Kathmandu's capital raising was poorly time for investors who were diluted as a result. Photo / file
Covid-19 has driven a rollercoaster ride in sharemarkets this year, with the NZX plummeting in February and March only to bounce back just as quickly.
Since then it has continued to rise, hitting fresh highs. For the year to date, the NZX50 is up by about 12 per cent -something that would have surprised many people if they'd been asked at the beginning of New Zealand's level 4 lockdown.
But among the ups and downs, some companies have shone and others have been either very unlucky in their management or had poor timing.
Stock Takes talked to four fund managers this week about their views on the good, the bad and the ugly moments in 2020.
"At some point you saw their gross margins had come down slightly because they didn't actually abuse their customer base by pricing up and savaging them. They had a much longer term view on the world."
Harbour Asset Management's Shane Solly points to Pacific Edge as another highlight.
"Pacific Edge and its patience as an overnight success over 10 years. We have a bunch of businesses in NZ that are overnight successes over 10 years. Xero is another one where the stock price is up 84 per cent."
Solly says Mainfreight's long term view also paid off this year, while the retirement village sector has stood up well in protecting its residents from the pandemic and is now seeing the payback in increased demand.
THE BAD
Sam Trethewey, portfolio manager at Milford Asset Management, says his worst moment was the Metlifecare takeover.

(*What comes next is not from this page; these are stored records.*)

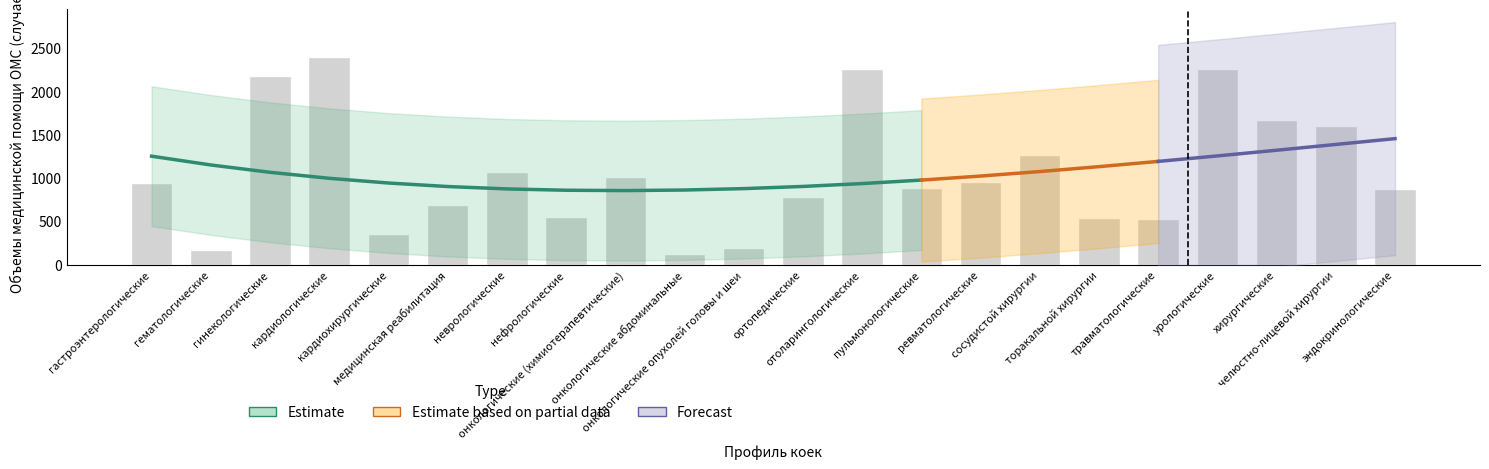

Reading left to right, extract all data points from this chart.

гастроэнтерологические=943	гематологические=165	гинекологические=2180	кардиологические=2393	кардиохирургические=350	медицинская реабилитация=690	неврологические=1071	нефрологические=554	онкологические (химиотерапевтические)=1012	онкологические абдоминальные=120	онкологические опухолей головы и шеи=195	ортопедические=778	отоларингологические=2261	пульмонологические=890	ревматологические=950	сосудистой хирургии=1266	торакальной хирургии=534	травматологические=531	урологические=2255	хирургические=1670	челюстно-лицевой хирургии=1600	эндокринологические=869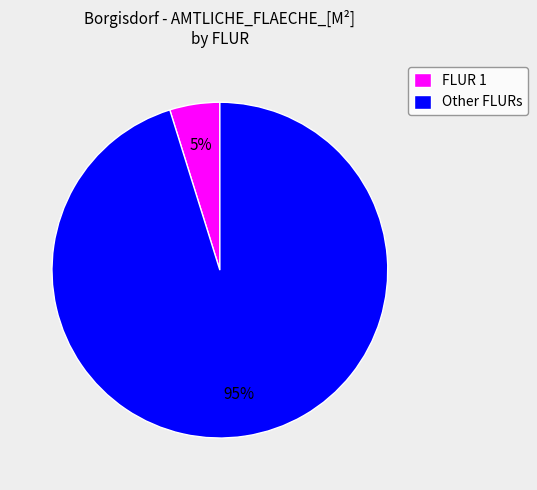

Between Other FLURs and FLUR 1, which is larger?

Other FLURs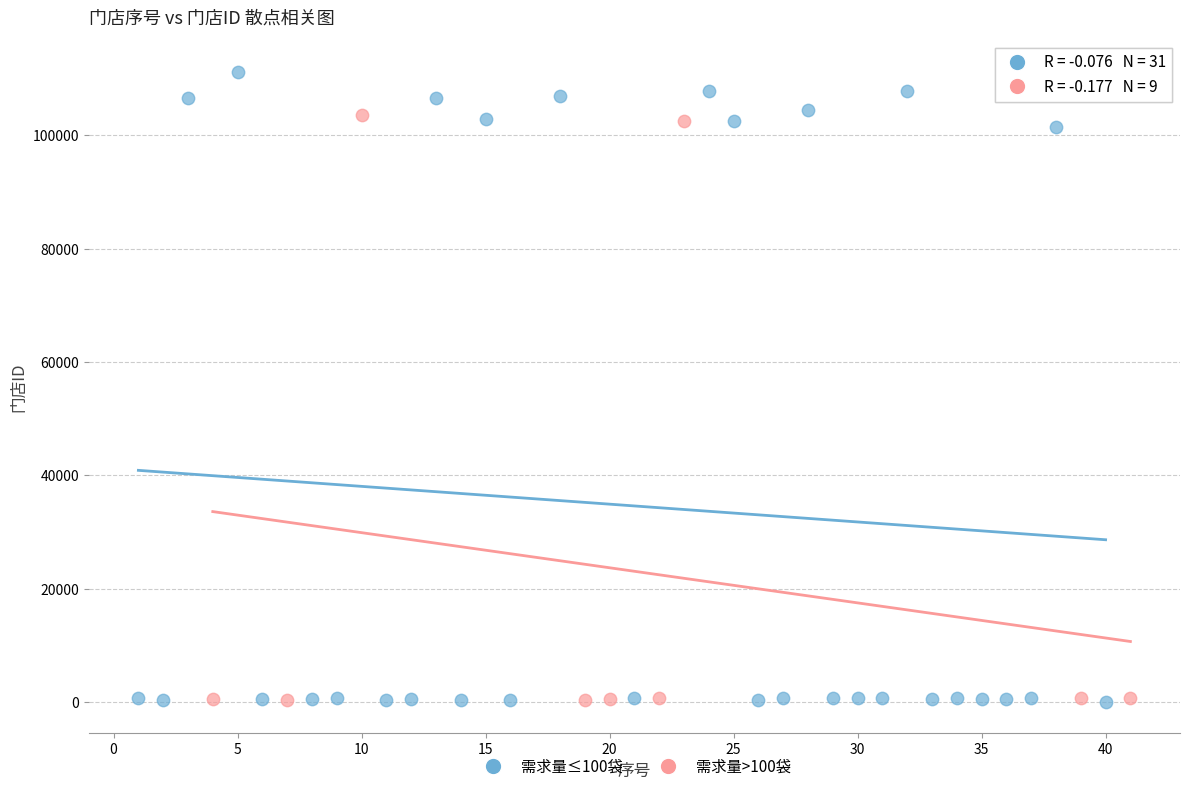

Which series contains the highest Y value?

需求量≤100袋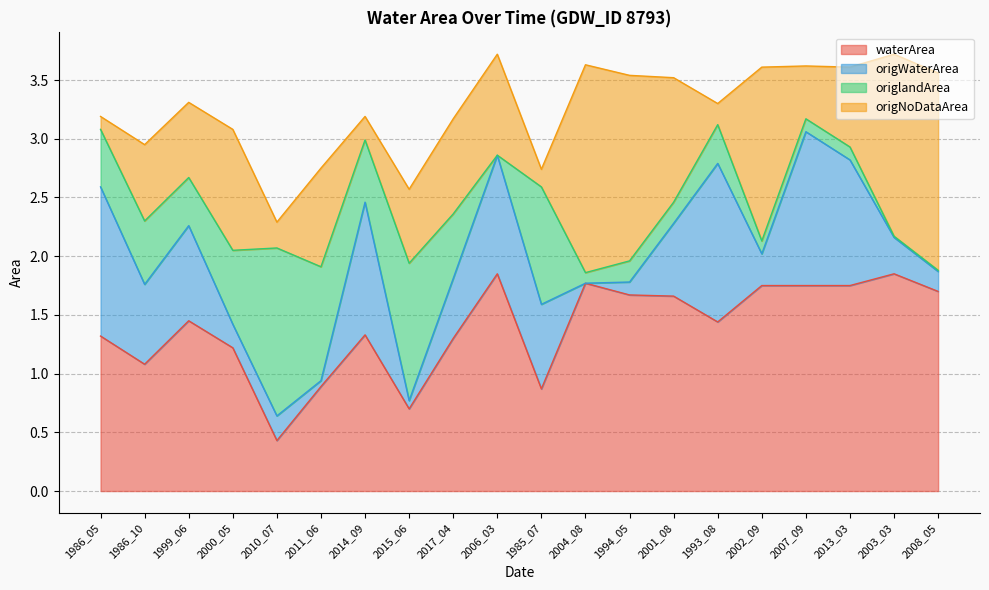

The value of waterArea at 2011_06 is 0.9. True or false?

True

"Private equity bidder EQT engaged in a scheme of arrangement at $7 pre-Covid and the board allowed them into the tent at that point and then Covid hit. There was a legal fight around the material adverse event clause in the contract and the situation they ended up in was: accept the $6 offer or we will fight you in the courts for however long it takes and burn up money on legal fees.

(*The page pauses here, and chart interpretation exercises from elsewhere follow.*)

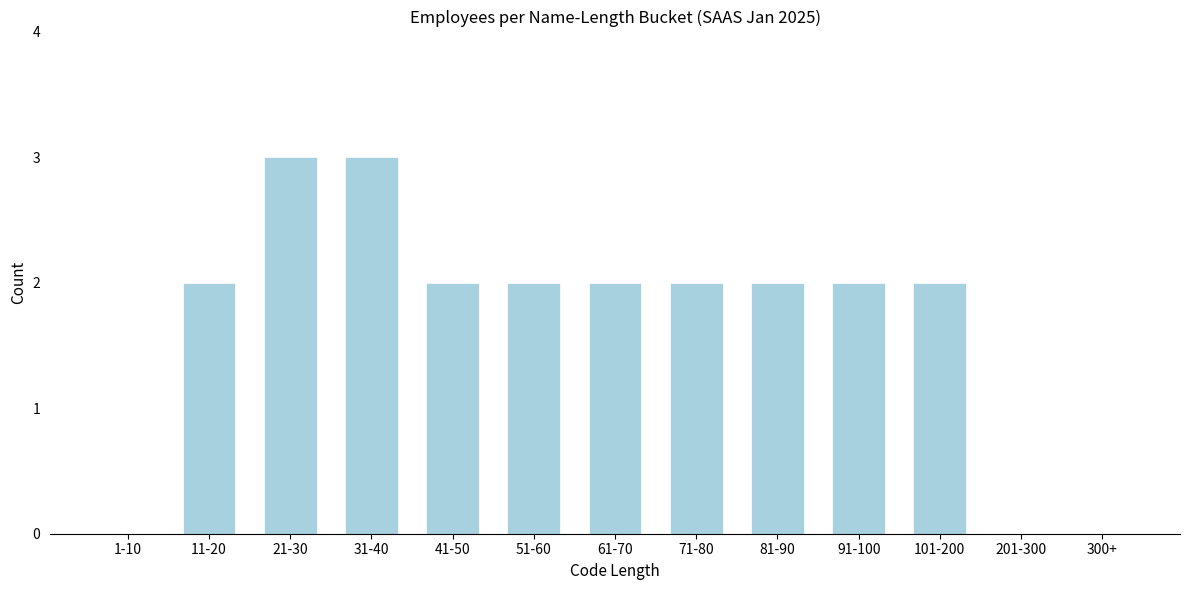

Reading right to left, what are all the values shown in this chart?

300+=0	201-300=0	101-200=2	91-100=2	81-90=2	71-80=2	61-70=2	51-60=2	41-50=2	31-40=3	21-30=3	11-20=2	1-10=0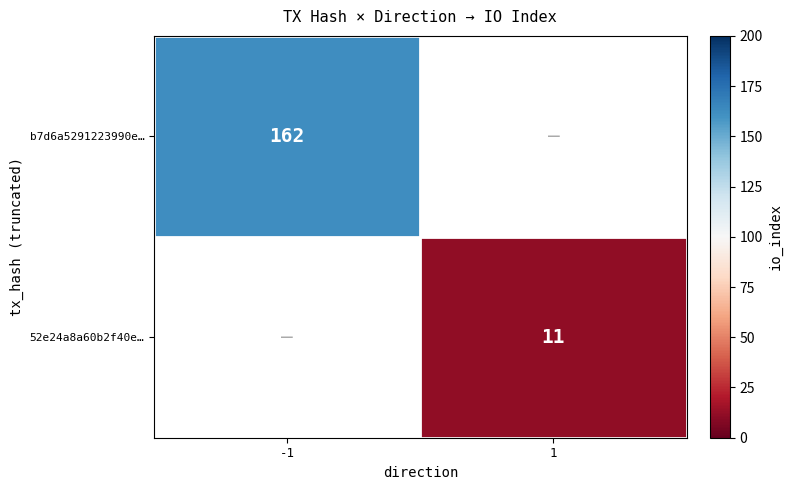

The value of 52e24a8a60b2f40e… at 1 is 18. True or false?

False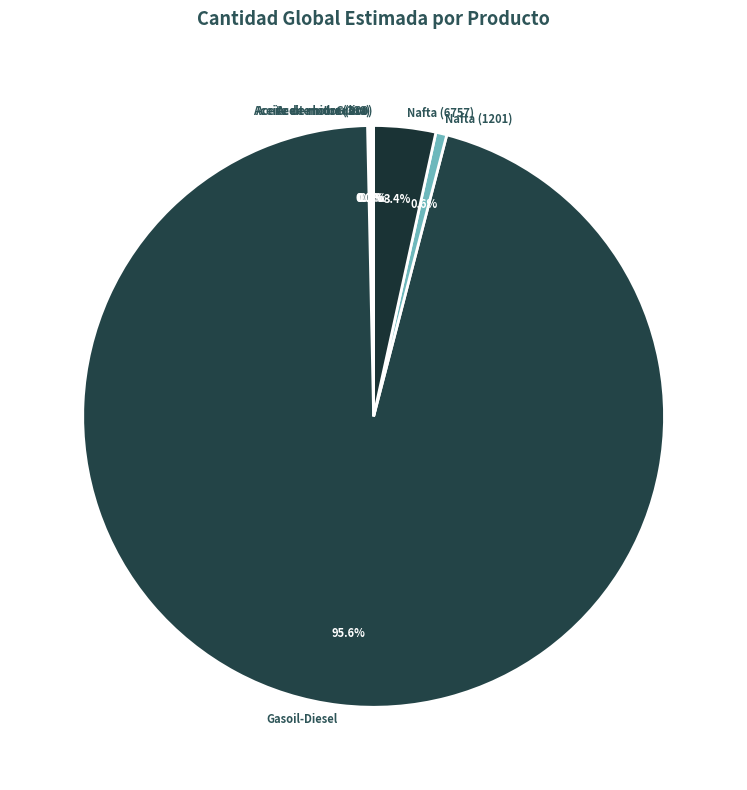

Which slice is the largest?

Gasoil-Diesel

"Ultimately it came down to who had the deeper pockets and put the Metlifecare board and shareholders in very awkward situation and resulted in a Covid discount being given out."

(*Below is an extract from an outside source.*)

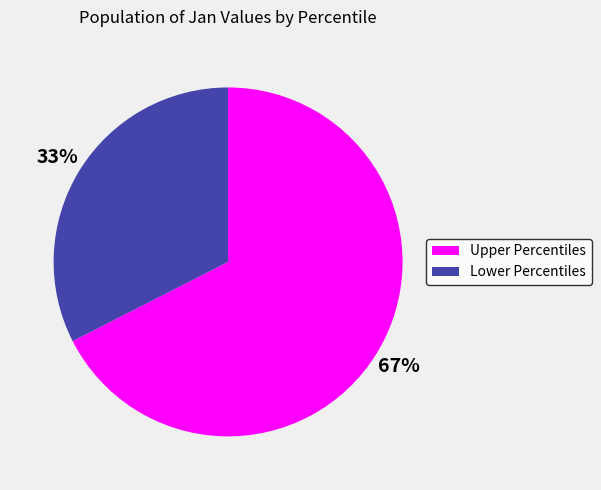

What is the largest slice in the pie chart?

Upper Percentiles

"They did it at the absolute worst moment in time - I'm sure they felt it was a prudent thing to do at the time - they absolutely diluted shareholders and did this monster capital raising. They were already overgeared given they had bought RipCurl."
Solly says Covid-19 exposed some businesses that lacked operational and financial resilience.
He says Sky TV had been a loser with Covid-19 accelerating the structural changes already happening, such as the move to streaming service Netflix.
"They have made some tough decisions but it's going to take time to see whether it actually works."
Solly says cinema software firm Vista was right in the firing zone.
"It is not bad; it is just ugly. They have a very focused client base. Similarly, things like Sanford - people not eating out overseas so not buying fish."
He says Covid also showed that Air New Zealand perhaps did not have enough resilience.
"If you look back a year ago - everything was going well to the point where they were talking about a special dividend, paying capital back, but actually it needed to be operated with a bit more resilience. I think having said all that, they have done a good job now of trying to arrest this - there has been some really hard decisions made there."
Solly says Z Energy is also one that got caught out by the Covid shock.
"Z Energy is one of the businesses people would often put in the mix and think this is pretty sustainable, where is the risk here? People will fuel up in good times and bad, but they didn't so you've got this massive business that had never seen a demand shock."
He says there was not much the company could do, but it is also a business that faces medium term structural change as people look to reduce their carbon footprint.
"No matter what framework that takes - electric/hybrid - this event has really dragged forward and highlighted businesses that are really dependent on the good times."
THE UGLY
Trethewey says any company that raised capital in March or April created an ugly situation for shareholders who got very diluted as a result.
"Auckland Airport and Kathmandu both found themselves in very tight spots. Auckland Airport, their debt profile was incredibly short-dated and it forced them into a very large capital raising - 20 per cent of their register and very short notice and at a price ... that share price is near double now.
"Kathmandu was even worse. Existing shareholders ended up with about 45 per cent of the business post the capital raising and again the share price has more than doubled since then. It just shows that if you have too much debt or debt maturing at the wrong time, when your revenue dries up then you get whacked."
Brown says the departure of Sanford's chief executive in the middle of the Covid outbreak was also an ugly moment for him.
"The loss of that guy for them has been massive, especially at time when you need someone to navigate you out of Covid.
"I think in these times a safe pair of hands and a good handover period ... I think that was handled really badly and of course the share price has suffered."
Castle Point's Stephen Bennie says it has also been a very ugly year for Kiwis saving for a deposit to buy their first home.
"Residential house prices are becoming a significant social problem for New Zealand."
Bennie reckons the highlight of the year will be December 31, when the end of 2020 brings down the curtain on one of the most stressful years in living memory.
"Lockdowns, job losses, droughts, harbour bridge closures, families separated, share market crashes, losing to Argentina, travel restrictions, the list feels endless."
Stock Takes couldn't agree more. Merry Christmas to all and let's hope 2021 is a better year all round.